── Data for the task ──
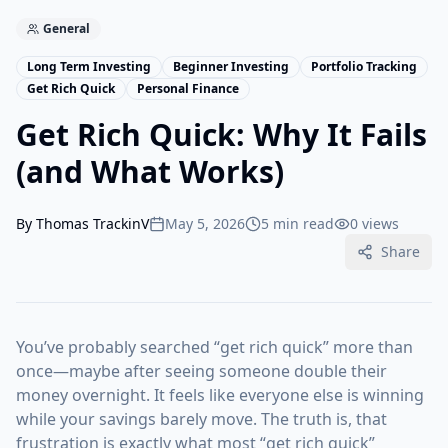
General
Long Term Investing
Beginner Investing
Portfolio Tracking
Get Rich Quick
Personal Finance
Get Rich Quick: Why It Fails
(and What Works)
By
Thomas TrackinV
May 5, 2026
5 min read
0
views
Share
You’ve probably searched “get rich quick” more than
once—maybe after seeing someone double their
money overnight. It feels like everyone else is winning
while your savings barely move. The truth is, that
frustration is exactly what most “get rich quick”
───
> **Problem**: Scan the material for the string "Investing". Copy each line where it appears.

> **Answer area**:
Long Term Investing
Beginner Investing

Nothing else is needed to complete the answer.